In ordine, infine, alla eccepita nullità dell'atto di precetto notificato in uno al decreto ingiuntivo opposto, emesso in forma provvisoriamente esecutiva, va solamente osservato che alla notifica non è seguita l'azione esecutiva essendo stato il precetto fatto perimere. Le spese seguono la soccombenza e vanno liquidate, in applicazione dello scaglione di valore di cui al D.M. di riferimento, come da dispositivo.
P.Q.M.
il Tribunale di Napoli VI Sezione Civile, in composizione monocratica, reietta ogni contraria istanza ed eccezione, definitivamente pronunciando, così provvede;
1) Accoglie parzialmente l'opposizione e, per l'effetto, revoca il decreto ingiuntivo n.ro 9644/2018 emesso, in forma provvisoriamente esecutiva, dal Tribunale di Napoli VI Sezione Civile nelle date 24.12./27.12.2018.
2) Condanna al pagamento, in favore del ” del Parte_1 Parte_2 fabbricato in Napoli alla via Ponte di Tappia n. 62 – via S. D'Aquino n. 67, in persona dell'Amministratore p.t., della somma di € 1.900,96 oltre interessi legali dalla domanda all'effettivo soddisfo.

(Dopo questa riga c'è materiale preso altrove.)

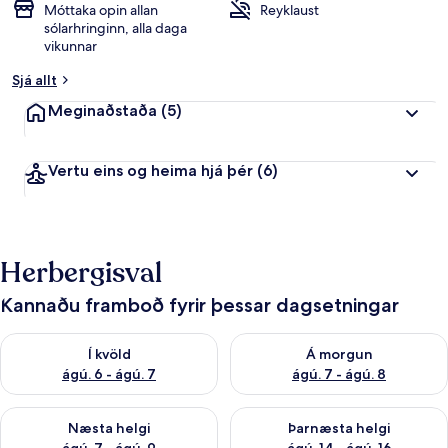
Móttaka opin allan
Reyklaust
sólarhringinn, alla daga
vikunnar
Sjá allt
Meginaðstaða
(5)
Vertu eins og heima hjá þér
(6)
Herbergisval
Kannaðu framboð fyrir þessar dagsetningar
Athuga framboð í kvöld ágú. 6 - ágú. 7
Athuga framboð á morgun ágú.
Í kvöld
Á morgun
ágú. 6 - ágú. 7
ágú. 7 - ágú. 8
Athuga framboð næstu helgi ágú. 7 - ágú. 9
Athuga framboð þarnæstu helgi
Næsta helgi
Þarnæsta helgi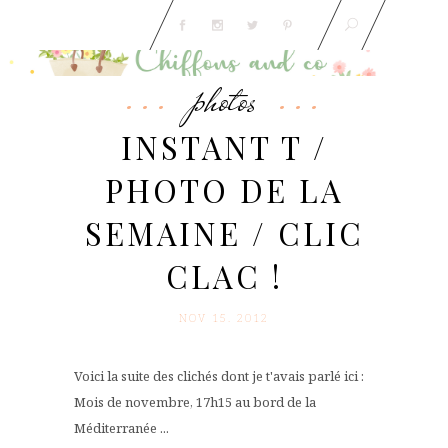
photos
INSTANT T /
PHOTO DE LA
SEMAINE / CLIC
CLAC !
NOV 15. 2012
Voici la suite des clichés dont je t'avais parlé ici :
Mois de novembre, 17h15 au bord de la
Méditerranée ...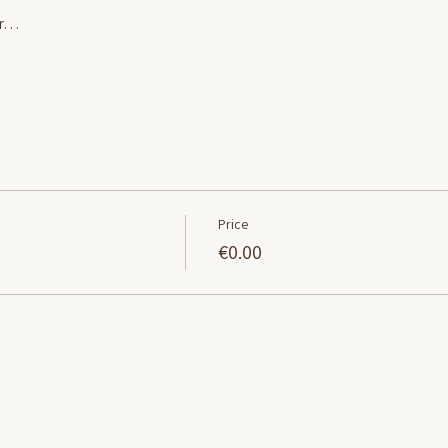
ur…
Price
€0.00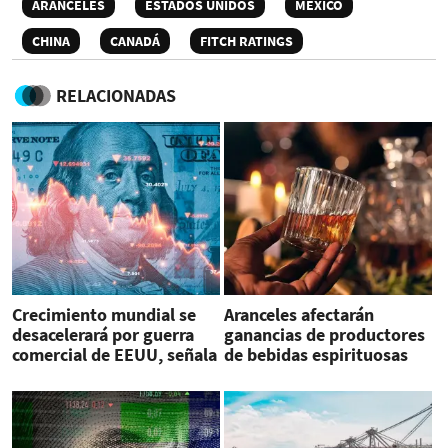
ARANCELES
ESTADOS UNIDOS
MÉXICO
CHINA
CANADÁ
FITCH RATINGS
RELACIONADAS
Crecimiento mundial se
Aranceles afectarán
desacelerará por guerra
ganancias de productores
comercial de EEUU, señala
de bebidas espirituosas
Fitch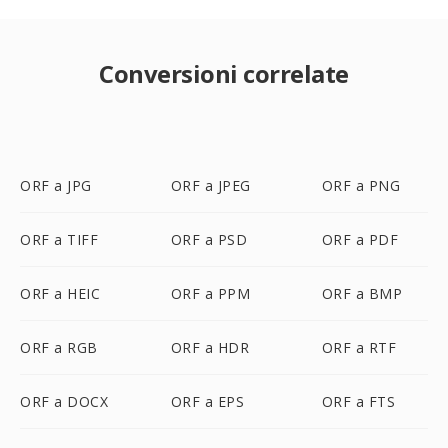
Conversioni correlate
ORF a JPG
ORF a JPEG
ORF a PNG
ORF a TIFF
ORF a PSD
ORF a PDF
ORF a HEIC
ORF a PPM
ORF a BMP
ORF a RGB
ORF a HDR
ORF a RTF
ORF a DOCX
ORF a EPS
ORF a FTS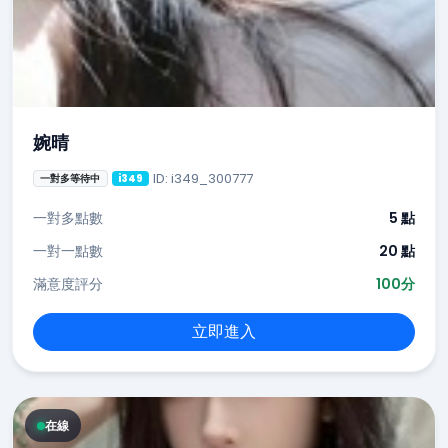
婉晴
ID: i349_300777
一對多等待中
i349
一對多點數
5 點
一對一點數
20 點
滿意度評分
100分
立即進入
在線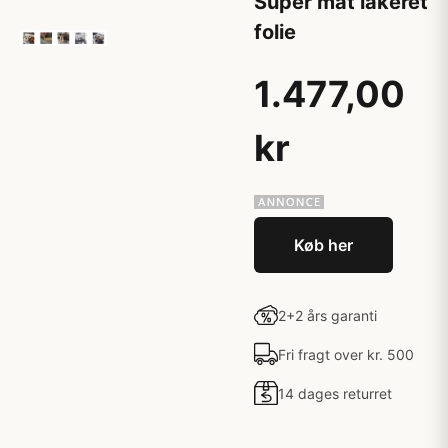
Super mat lakeret
folie
1.477,00
kr
Køb her
2+2 års garanti
Fri fragt over kr. 500
14 dages returret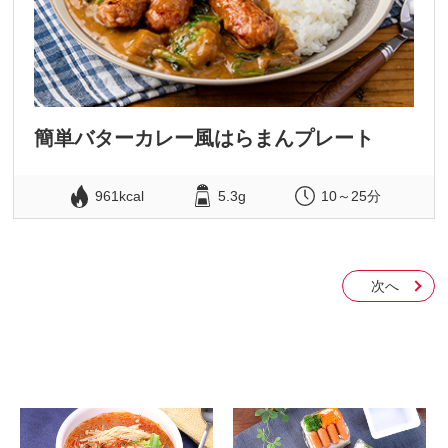
簡単バターカレー風はらまんプレート
961kcal
5.3g
10～25分
次へ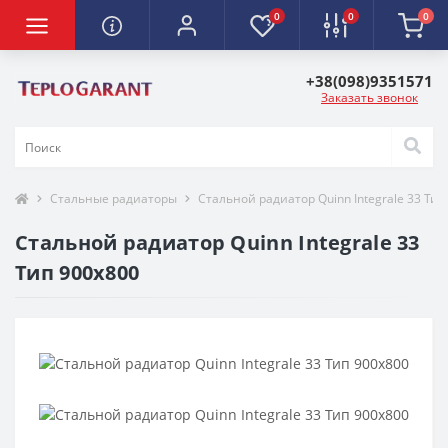
0
0
0
+38(098)9351571
Заказать звонок
Стальные радиаторы
Стальной радиатор Quinn Integrale 33 Тип
Стальной радиатор Quinn Integrale 33
Тип 900х800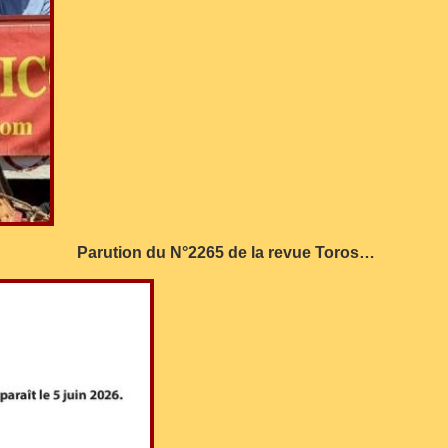
Parution du N°2265 de la revue Toros…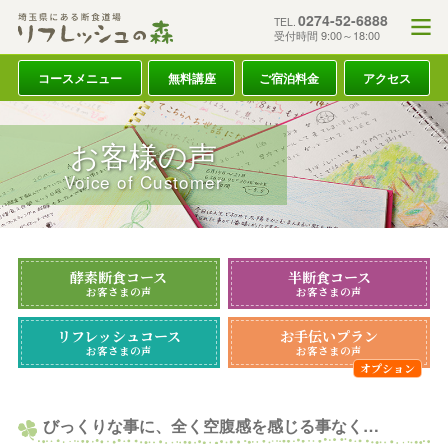
0274-52-6888
TEL.
受付時間 9:00～18:00
コースメニュー
無料講座
ご宿泊料金
アクセス
お客様の声
Voice of Customer
酵素断食コース
半断食コース
お客さまの声
お客さまの声
リフレッシュコース
お手伝いプラン
お客さまの声
お客さまの声
びっくりな事に、全く空腹感を感じる事なく…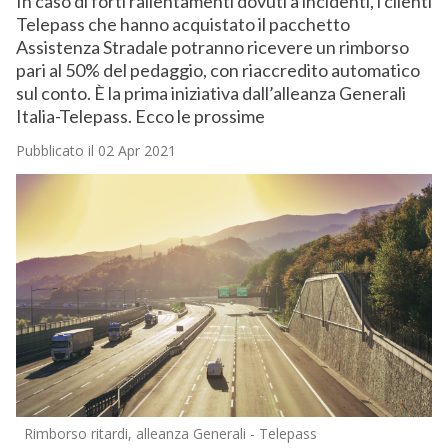
In caso di forti rallentamenti dovuti a incidenti, i clienti
Telepass che hanno acquistato il pacchetto
Assistenza Stradale potranno ricevere un rimborso
pari al 50% del pedaggio, con riaccredito automatico
sul conto. È la prima iniziativa dall’alleanza Generali
Italia-Telepass. Ecco le prossime
Pubblicato il 02 Apr 2021
Rimborso ritardi, alleanza Generali - Telepass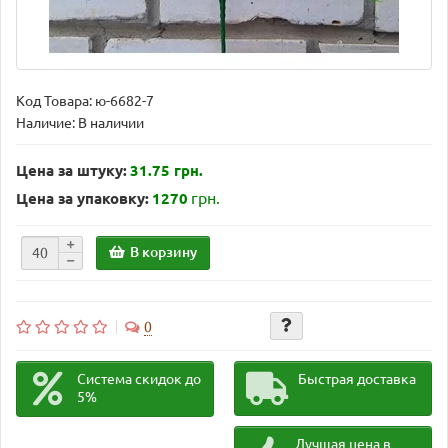
Код Товара:
ю-6682-7
Наличие: В наличии
Цена за штуку:
31.75 грн.
грн.
Цена за упаковку:
1270
В корзину
0
Система скидок до
Быстрая доставка
5%
Лучшая цена в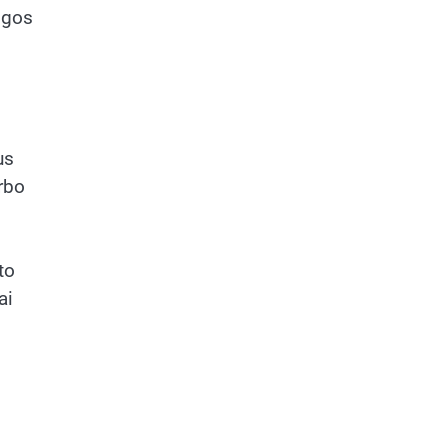
ligos
us
arbo
to
ai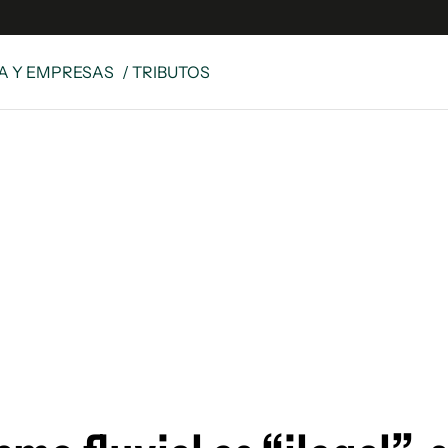
A Y EMPRESAS
/ TRIBUTOS
e
S
n
es
Siguenos en:
 y Legales
es especiales
ciones
ters
ina
 Unidos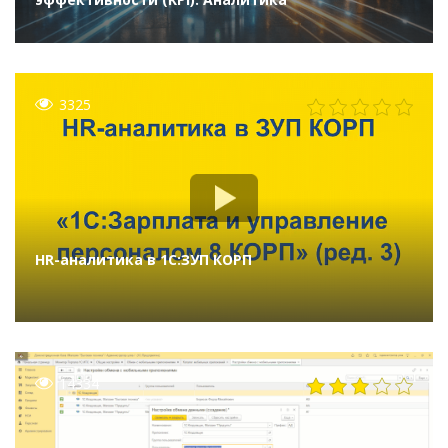
3325
HR-аналитика в 1С:ЗУП КОРП
14334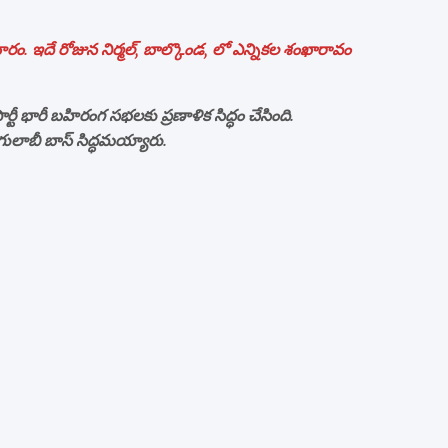
ం. ఇదే రోజున నిర్మల్, బాల్కొండ, లో ఎన్నికల శంఖారావం
ీ భారీ బ‌హిరంగ స‌భ‌ల‌కు ప్రణాళిక సిద్ధం చేసింది.
ులాబీ బాస్ సిద్ధ‌మ‌య్యారు.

3) Condanna al pagamento, in favore del del Parte_1 Parte_2 fabbricato in Napoli alla via Ponte di Tappia n. 62 – via S. D'Aquino n. 67, in persona dell'Amministratore p.t., delle spese processuali che si liquidano in e 50,00 per spese ed € 2.000,00 per competenze professionali oltre Spese Generali, IVA e CPA come per legge e se dovute con attribuzione in favore dell'Avv. Pierfrancesco Di GI, per dichiarata anticipazione.